Notes de bas de page

[1] Le Cri du peuple de Paris (1940-1944), quotidien collaborationniste du Parti populaire français fondé par l’ancien communiste Jacques Doriot). Subventionné par Vichy, de tendance nationale et sociale, il avait pour objectif de récupérer le lectorat ouvrier de l’Humanité.

[2] Jean Berthelot (1897-1985), polytechnicien, ingénieur attaché au Paris-Orléans (1931), directeur général adjoint de la SNCF (juillet 1939), secrétaire d’Etat aux Transports et aux Communications (septembre 1940-avril 1942).

[3] Pierre-Eugène Fournier (1892-1972), inspecteur des Finances, gouverneur de la Banque de France (1937-1940), président de la SNCF (septembre 1940-août 1946), premier président du Service du contrôle des administrateurs provisoires (SCAP), embryon du Commissariat général aux questions juives (1941).

[4] CNAH SNCF 0505 LM0183/013.

[5] Retenue comme « l’organisation la plus représentative », la Fédération nationale des travailleurs des chemins de fer (CGT) est l’interlocutrice officielle de la SNCF, représentée au sein de son conseil d’administration par Roger Liaud, son secrétaire générale e tunique représentant du personnel depuis le 1er décembre 1940).

[6] Robert Le Besnerais (1893-1948). Polytechnicien, directeur général de la Compagnie du chemin de fer du Nord, directeur général de la SNCF (1938-1944).

[7] CNAH SNCF 0067LM001/041, Ordre du jour n° 40.

[8] CNAH SNCF 0045LM0085/002, CAd 14 janvier 1942.

[9] A cette date, les agents retraités ne disposent plus à l’année, que de 3 permis gratuits, 10 bons à 75 % et 2 bons à 50 % valables dans les trains express.

[10] CNAH SNCF 0505LM0716/001.

[11] CNAH SNCF 0067LM001/043, Ordre du jour n° 42.

[12]Dans son étude sur l’Histoire du marché noir (Perrin, 2001), Paul Sanders relate ce fait. Il précise qu’un contrôle serré des usagers de cette ligne, mené du 26 mars au 2 avril 1942, révèle que les deux tiers des personnes contrôlées sont effectivement des agents de la SNCF.

[13]CNAH SNCF 0044LM0065/003.

[14] CNAH SNCF 0045LM0087/001, CAd du 11 février 1942.

[15] CNAH SNCF 0067LM0001/045, Ordre du jour n° 44.

[16] Archives départementales du Cher (AD 18), M. 8516, instructions aux contrôleurs mobiles (28 octobre 1941). Cité par Fabrice Grenard, « L'administration du contrôle économique en France, 1940-1950 », Revue d’histoire moderne & contemporaine, 2010/2 (n° 57-2).

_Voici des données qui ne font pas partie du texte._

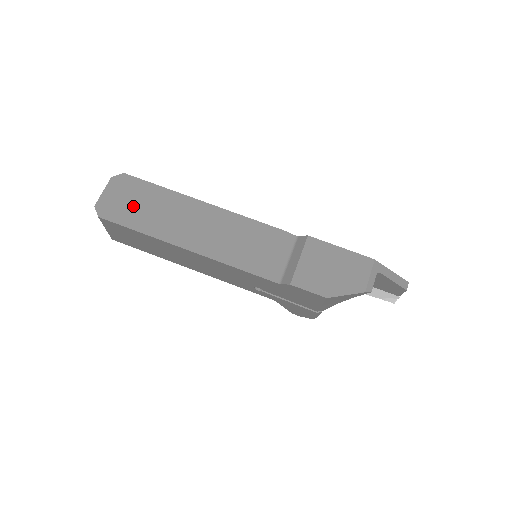
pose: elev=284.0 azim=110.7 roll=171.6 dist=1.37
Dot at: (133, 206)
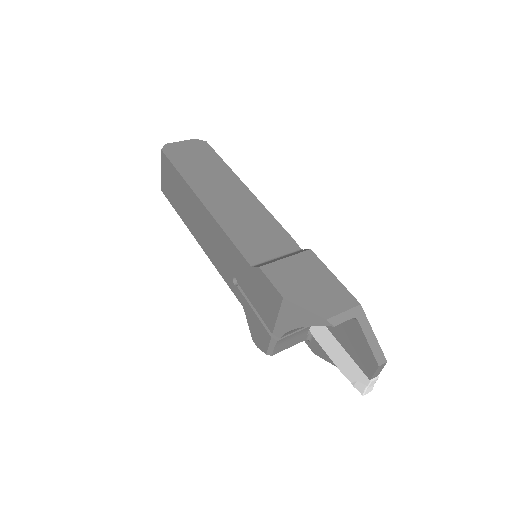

[17] Bruno Carrière, « Entre l’enclume et le marteau 1940-1944, le vol des colis par les cheminots », Les Rails de l’histoire, n° 4, avril 2013, p. 31-41. Une autre infraction imputable à des cheminots a été le vol et la vente de cartes et de tickets d’alimentation dérobés en gare lors de leur transfert de Paris vers la province.

[18] Paul Sanders, Histoire du marché noir, Paris, Perrin, 2001. Fabrice Grenard, La France du marché noir (1940-1949), Paris, Payot, 2008.

[19] CNAH SNCF 00667LM0001/064, Ordre du jour n° 63.